La finance fournisseurs – une forme de finance de la chaîne d’approvisionnement – élimine cette inefficacité en alignant la liquidité sur l’activité commerciale, de sorte que le capital circule au rythme du commerce plutôt que de rester bloqué dans les cycles de paiement. Surtout, elle change les conditions d’accès à la liquidité.
Au lieu d’être évaluée en fonction de la santé financière du fournisseur – ce qui est souvent un frein – elle est structurée autour du profil de crédit de l’entreprise cliente (le « corporate anchor »), ce qui réduit le coût du capital et élargit l’accès au financement.
Un outil de résilience face à l’instabilité
En intégrant le financement dans le processus commercial, la finance de la chaîne d’approvisionnement permet aux fournisseurs de rester opérationnels, réduit les risques de ruptures de production ou de pénuries de matières premières. Elle permet aux entreprises de stabiliser leurs chaînes d’approvisionnement sans s’exposer à de nouveaux risques de crédit, renforçant ainsi leur résilience face à un environnement commercial de plus en plus instable.
Une solution encore sous-utilisée
Mais ce potentiel reste largement inexploité. Contrairement aux marchés développés, où ces mécanismes sont largement adoptés, de nombreuses entreprises africaines ne connaissent pas les avantages que la finance fournisseurs peut offrir en matière de trésorerie, sans la complexité du crédit traditionnel.
Le manque de sensibilisation, une infrastructure financière fragmentée et une opacité sur les critères d’éligibilité freinent la participation, laissant de nombreuses entreprises dans l’incapacité d’intégrer ces outils à leur stratégie financière.
En conséquence, la finance fournisseurs reste principalement concentrée auprès des fournisseurs de rang 1 et 2 – ceux ayant des relations directes avec de grandes entreprises – tandis que les petits fournisseurs plus éloignés dans la chaîne restent financièrement contraints. Pourtant, les PME représentent près de 80 % des économies africaines : cette exclusion constitue donc un véritable frein structurel au commerce.
Une mobilisation collective est nécessaire
Pour élargir l’accès, une collaboration renforcée est nécessaire entre les entreprises, les banques et les institutions de financement du développement, afin de concevoir des structures financières permettant à la liquidité de circuler dans l’ensemble des chaînes d’approvisionnement.

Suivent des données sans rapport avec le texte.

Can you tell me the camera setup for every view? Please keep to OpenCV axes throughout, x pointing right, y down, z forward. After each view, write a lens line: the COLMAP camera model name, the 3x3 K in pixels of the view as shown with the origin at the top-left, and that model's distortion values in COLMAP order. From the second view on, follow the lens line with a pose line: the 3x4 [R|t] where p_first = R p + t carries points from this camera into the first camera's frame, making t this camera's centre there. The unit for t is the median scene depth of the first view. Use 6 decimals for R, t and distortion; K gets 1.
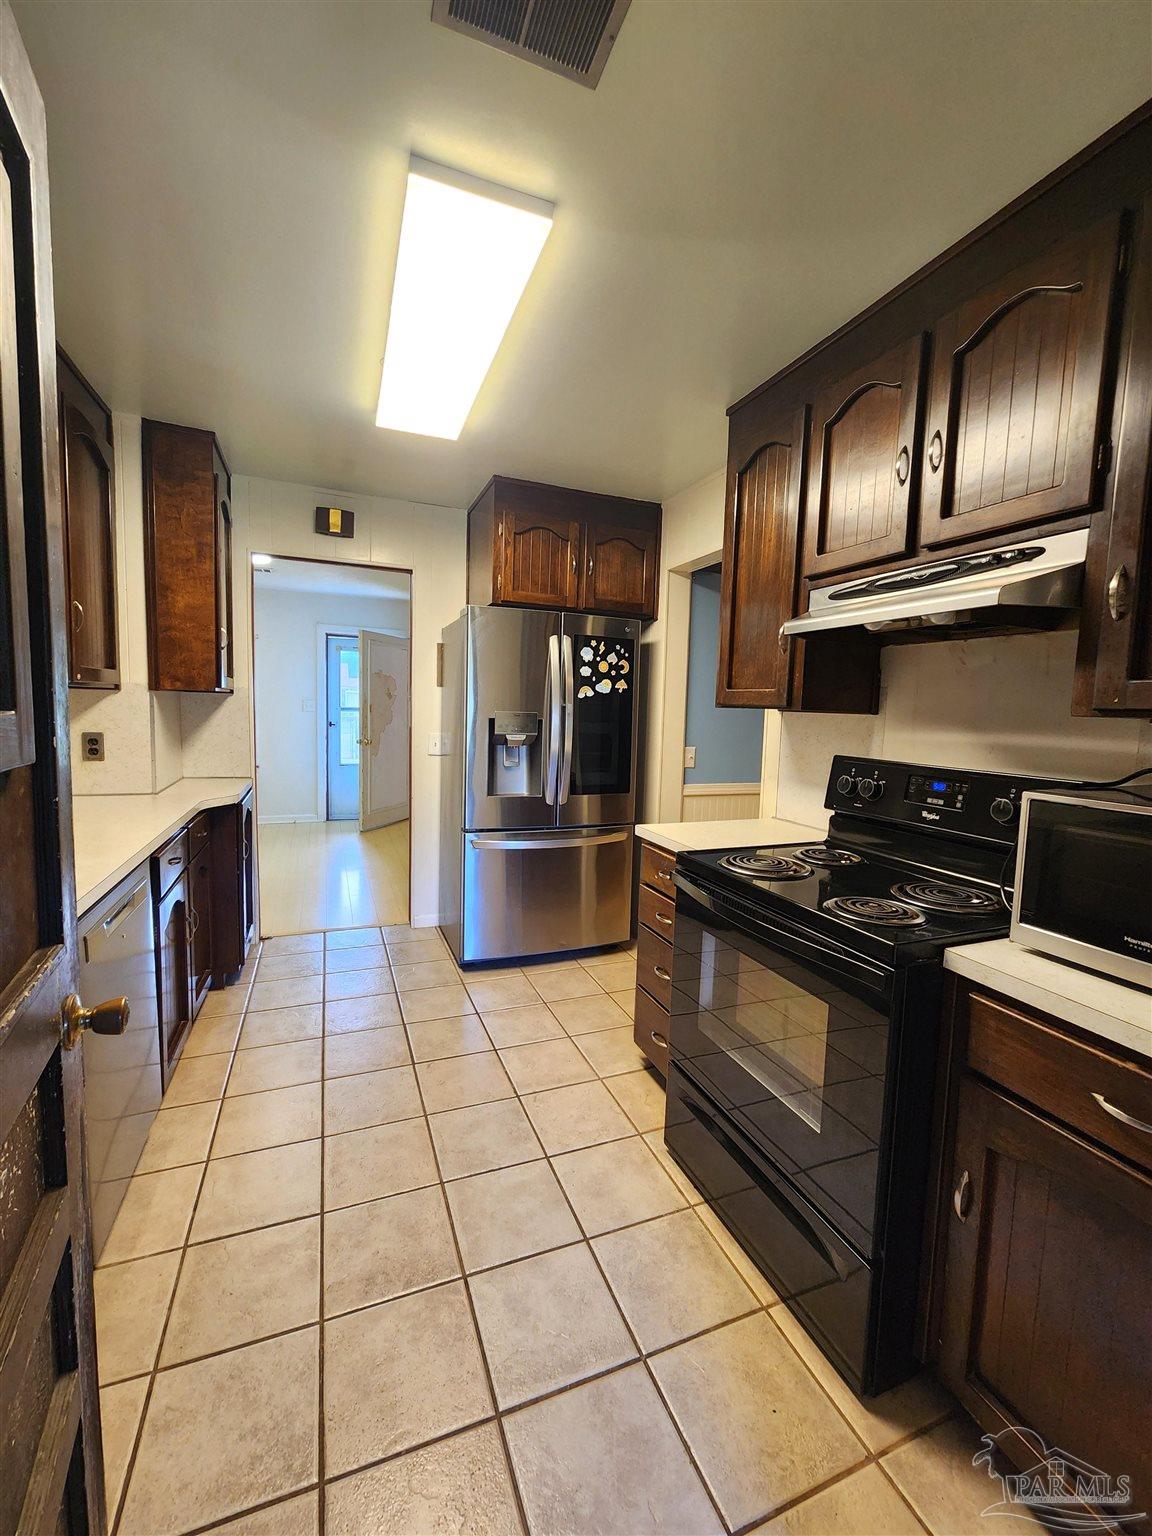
lens RADIAL K [[624.8, 0, 581.1], [0, 624.8, 762.6], [0, 0, 1]] dist [-0.000758, -0.002482]
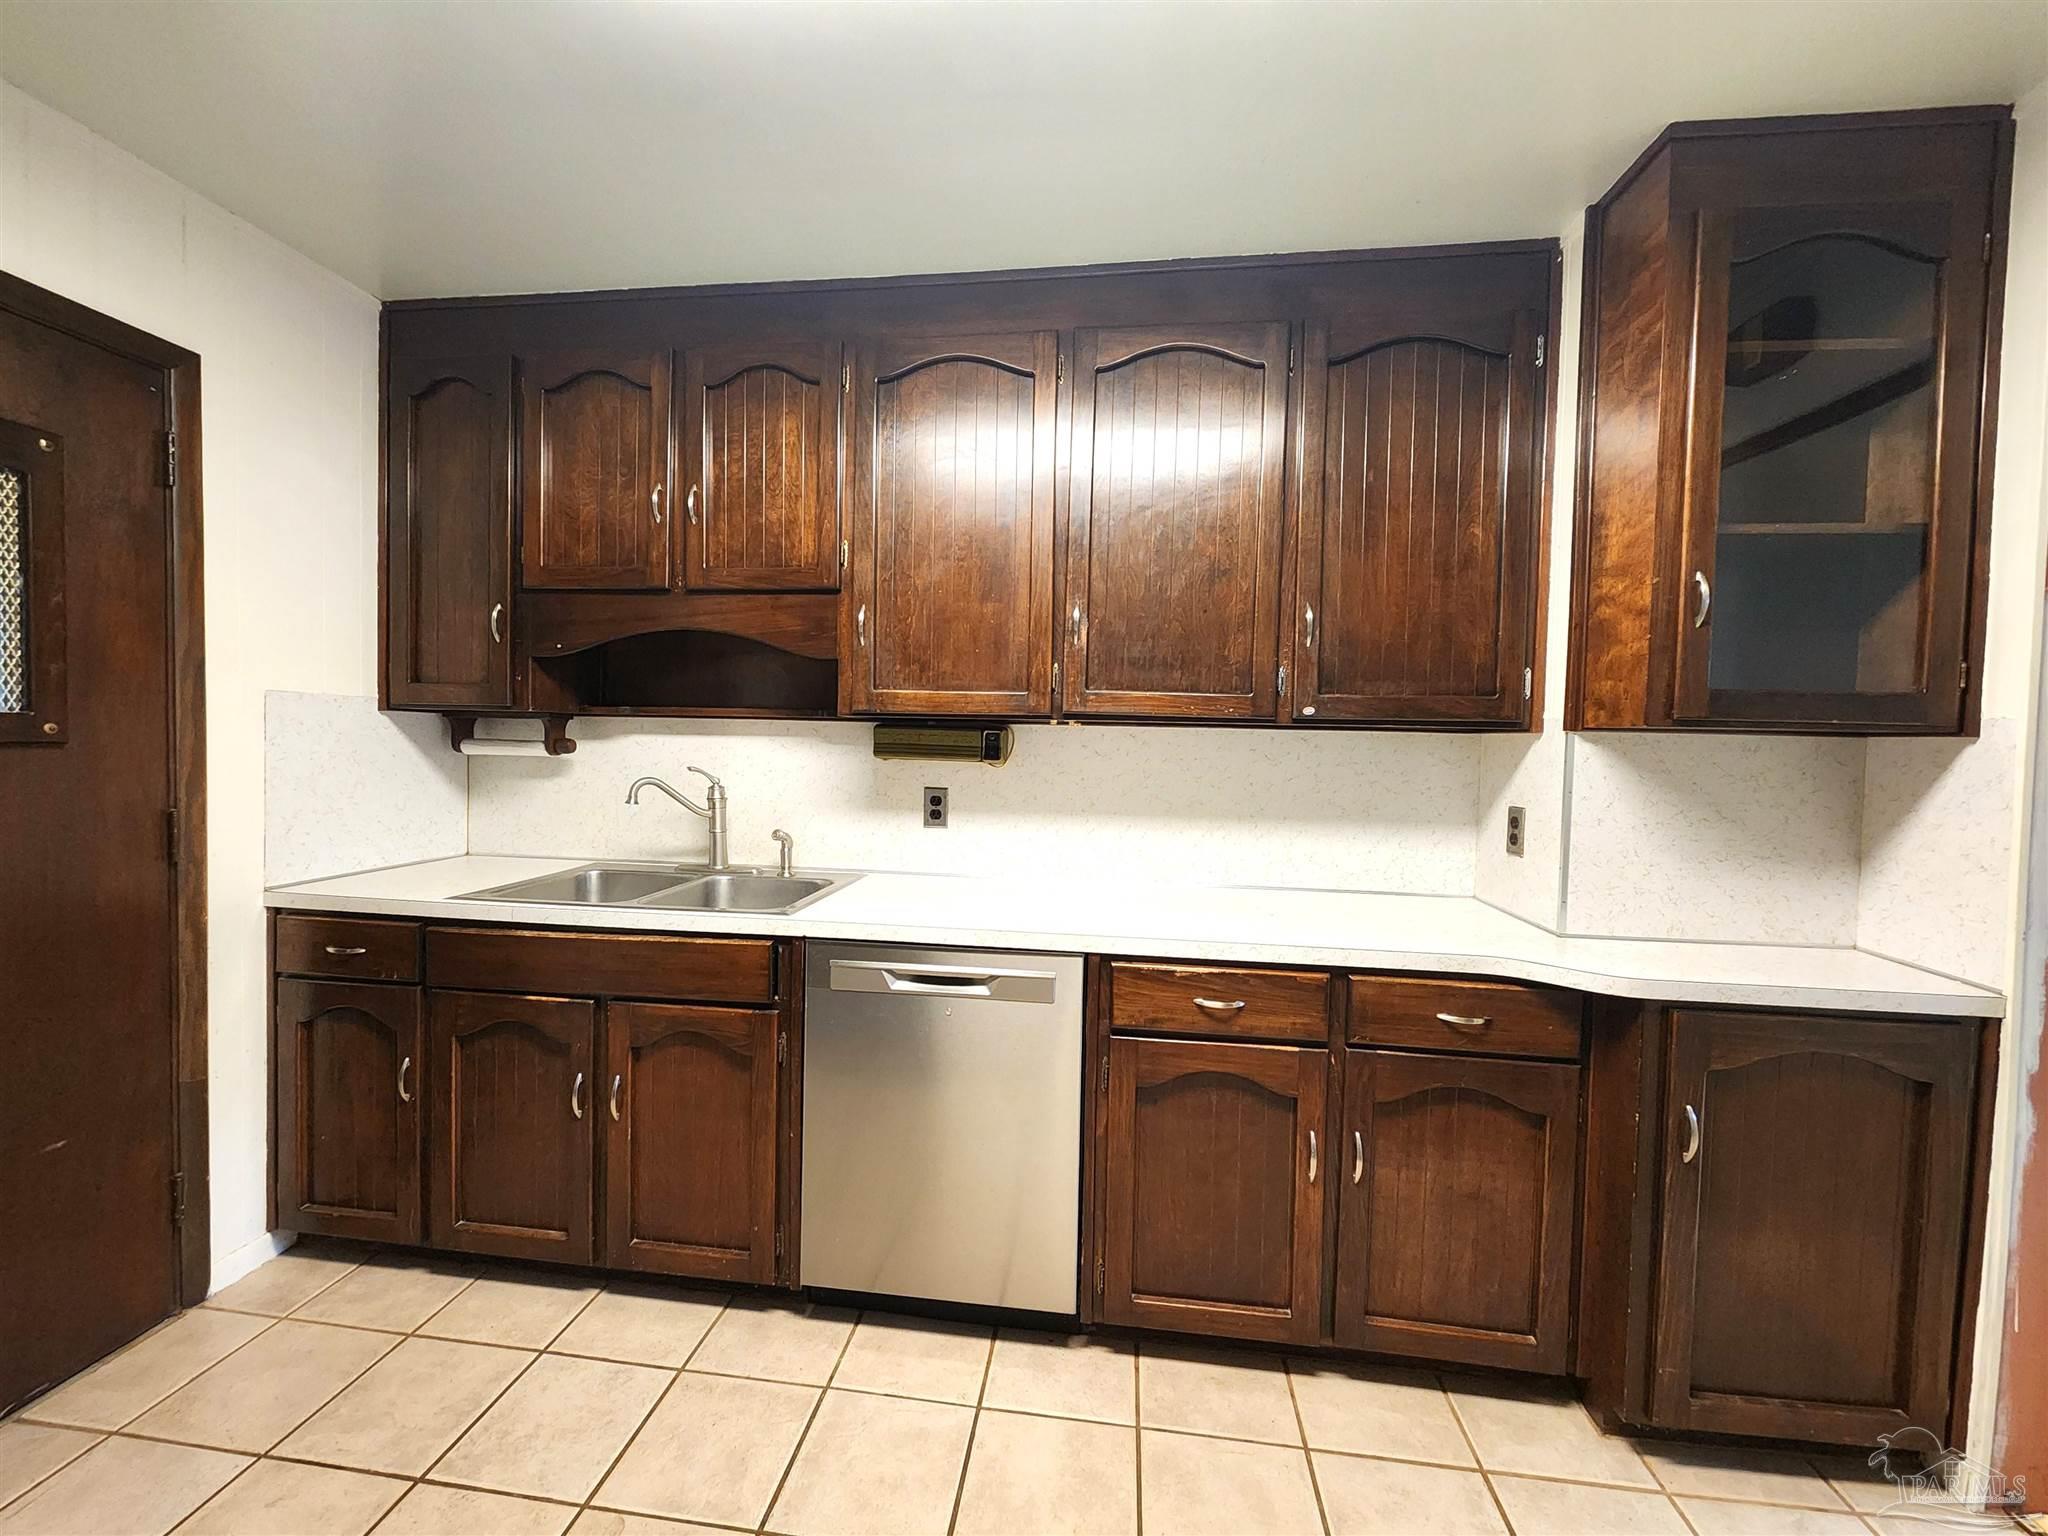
lens RADIAL K [[833.0, 0, 1018.6], [0, 833.0, 761.8], [0, 0, 1]] dist [-0.000758, -0.002482]
pose [[-0.486987, -0.013661, -0.873302, 0.098466], [-0.114854, 0.992197, 0.048526, -0.061019], [0.865825, 0.123933, -0.484756, 0.794749]]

La capacité de l’Afrique à se protéger contre l’instabilité financière, à soutenir le commerce intra-continental et à réduire sa vulnérabilité aux chocs extérieurs dépendra de la fluidité de la circulation des liquidités dans ses chaînes d’approvisionnement. Le continent ne peut pas rester passif, dépendant des conditions financières extérieures pour orienter la trajectoire de ses systèmes commerciaux.
Vers une souveraineté financière
La finance de la chaîne d’approvisionnement, si elle est déployée de manière stratégique, offre une voie vers une souveraineté financière accrue, une intégration commerciale plus profonde et un avenir économique plus résilient.
La question n’est plus de savoir si ces solutions fonctionnent, mais à quelle vitesse elles peuvent être intégrées au tissu commercial africain, pour que la liquidité ne soit plus un obstacle à la croissance, mais un moteur de développement.